Specifically, "The proposal would extend technical design mandates for 'wiretap readiness' to peer-to-peer communications tools," Joseph Lorenzo Hall of the Center for Democracy & Technology (CDT) writes. The reports adds that it "could encompass a wide range of products and services, from instant messaging and chat to Skype to Google Hangouts to Xbox Live. It could include services offered through a variety of means, from stand-alone services to features built into web browser software and social networking sites."
And, the Washington Post reported,
Under the draft proposal, a court could levy a series of escalating fines, starting at tens of thousands of dollars, on firms that fail to comply with wiretap orders, according to persons who spoke on the condition of anonymity to discuss internal deliberations. A company that does not comply with an order within a certain period would face an automatic judicial inquiry, which could lead to fines. After 90 days, fines that remain unpaid would double daily.
In their report, "CALEA II: Risks of Wiretap Modifications to Endpoints," the 20 experts warn that "A wiretap design mandate on communications tools is, plainly put, an opportunity for increased exploitation."
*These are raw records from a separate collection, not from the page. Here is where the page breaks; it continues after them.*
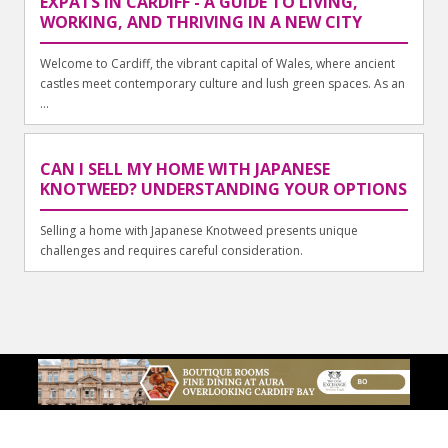
EXPATS IN CARDIFF - A GUIDE TO LIVING,
WORKING, AND THRIVING IN A NEW CITY
Welcome to Cardiff, the vibrant capital of Wales, where ancient
castles meet contemporary culture and lush green spaces. As an
...
CAN I SELL MY HOME WITH JAPANESE
KNOTWEED? UNDERSTANDING YOUR OPTIONS
Selling a home with Japanese Knotweed presents unique
challenges and requires careful consideration.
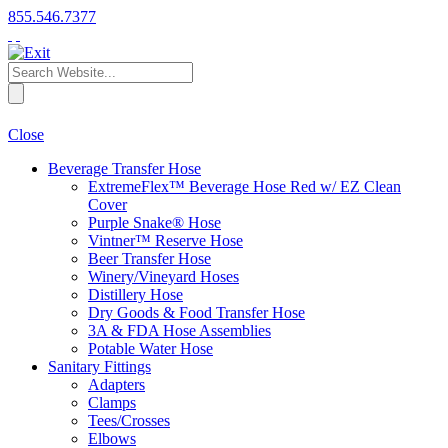
855.546.7377
Close
Beverage Transfer Hose
ExtremeFlex™ Beverage Hose Red w/ EZ Clean
Cover
Purple Snake® Hose
Vintner™ Reserve Hose
Beer Transfer Hose
Winery/Vineyard Hoses
Distillery Hose
Dry Goods & Food Transfer Hose
3A & FDA Hose Assemblies
Potable Water Hose
Sanitary Fittings
Adapters
Clamps
Tees/Crosses
Elbows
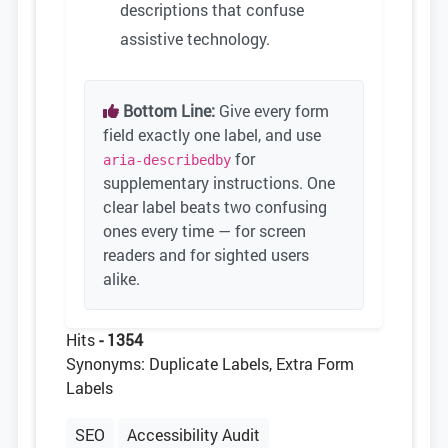
descriptions that confuse
assistive technology.
Bottom Line:
Give every form
field exactly one label, and use
for
aria-describedby
supplementary instructions. One
clear label beats two confusing
ones every time — for screen
readers and for sighted users
alike.
Hits
- 1354
Synonyms: Duplicate Labels, Extra Form
Labels
SEO
Accessibility Audit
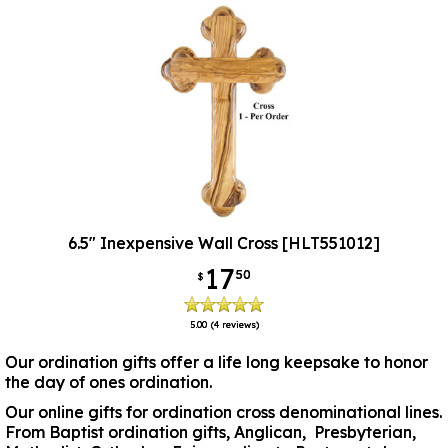
6.5" Inexpensive Wall Cross [HLT551012]
17
50
$
5.00
(4 reviews)
Our ordination gifts offer a life long keepsake to honor
the day of ones ordination.
Our online gifts for ordination cross denominational lines.
From Baptist ordination gifts, Anglican, Presbyterian,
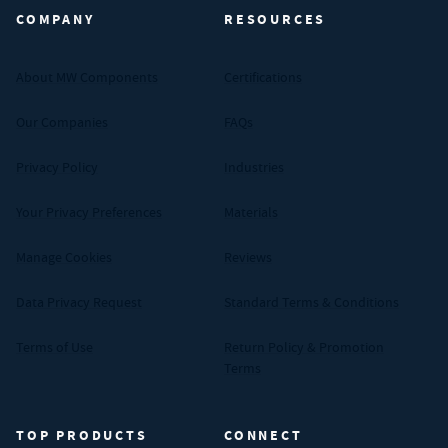
COMPANY
RESOURCES
About MW Components
Certifications
Our Companies
FAQs
Privacy Policy
Industries
Your Privacy Preferences
Materials
Manage Cookies
Reviews
Data Privacy Request
Standard Terms & Conditions
Terms of Use
Return Policy & Promotion
Terms
TOP PRODUCTS
CONNECT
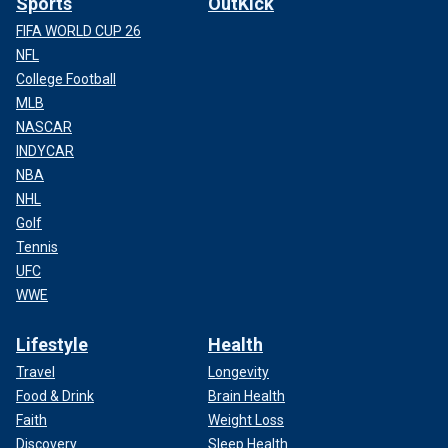
Sports
OutKick
FIFA WORLD CUP 26
NFL
College Football
MLB
NASCAR
INDYCAR
NBA
NHL
Golf
Tennis
UFC
WWE
Lifestyle
Health
Travel
Longevity
Food & Drink
Brain Health
Faith
Weight Loss
Discovery
Sleep Health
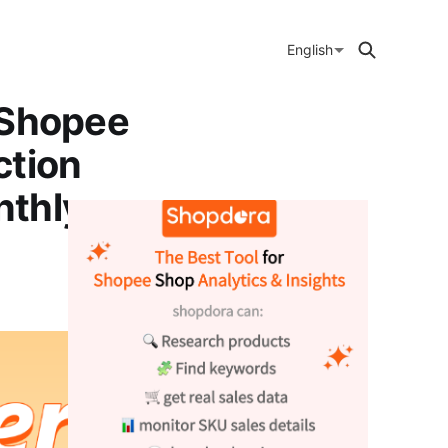
English
 Shopee
ction
nthly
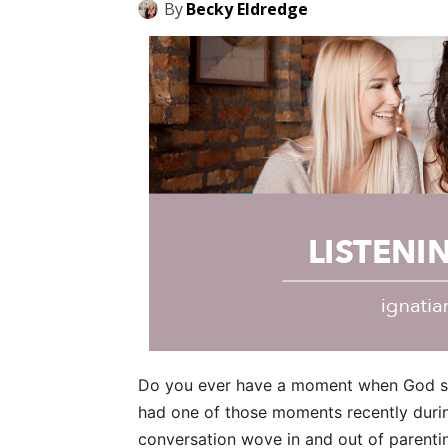
By
Becky Eldredge
Do you ever have a moment when God spe
had one of those moments recently during
conversation wove in and out of parenti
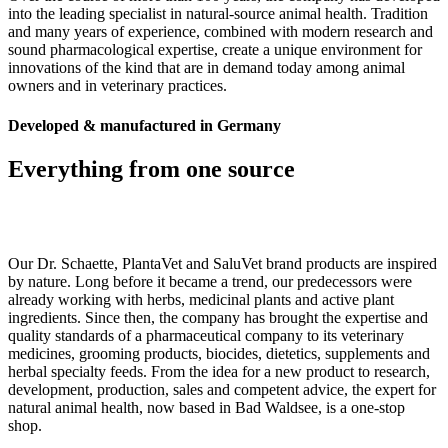
into the leading specialist in natural-source animal health. Tradition
and many years of experience, combined with modern research and
sound pharmacological expertise, create a unique environment for
innovations of the kind that are in demand today among animal
owners and in veterinary practices.
Developed & manufactured in Germany
Everything from one source
Our Dr. Schaette, PlantaVet and SaluVet brand products are inspired
by nature. Long before it became a trend, our predecessors were
already working with herbs, medicinal plants and active plant
ingredients. Since then, the company has brought the expertise and
quality standards of a pharmaceutical company to its veterinary
medicines, grooming products, biocides, dietetics, supplements and
herbal specialty feeds. From the idea for a new product to research,
development, production, sales and competent advice, the expert for
natural animal health, now based in Bad Waldsee, is a one-stop
shop.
Hall sums up the security experts' argument:
First, wiretap functionality allows covert access to communications that can be exploited not only by law enforcement, but by criminals, terrorists, and foreign military and intelligence agencies. Wiretap endpoints will be vulnerable to exploitation and difficult to secure. Second, imposing the obligation to facilitate wiretapping on software developers forces them to choose between two dangerous, expensive, cumbersome options: they can either create a compliance department capable of responding 24/7 to law enforcement demands, or they can show personnel in law enforcement agencies world wide how to exploit their software to harvest user communications. Finally, the wiretap capability that the FBI seeks will be ineffective because it is easily disabled and because knock-off products that lack the wiretap functionality can be readily downloaded from websites abroad. Because many of the tools that people use to communicate are built on open standards and open source software, it will be trivial to remove or disable wiretap functionality.
Ultimately, the group concludes, enacting this proposal would present greater security risks than not wiretapping at all. They write:
We believe that on balance mandating that endpoint software vendors build intercept functionality into their products will be much more costly to personal, economic and governmental security overall than the risks associated with not being able to wiretap all communications.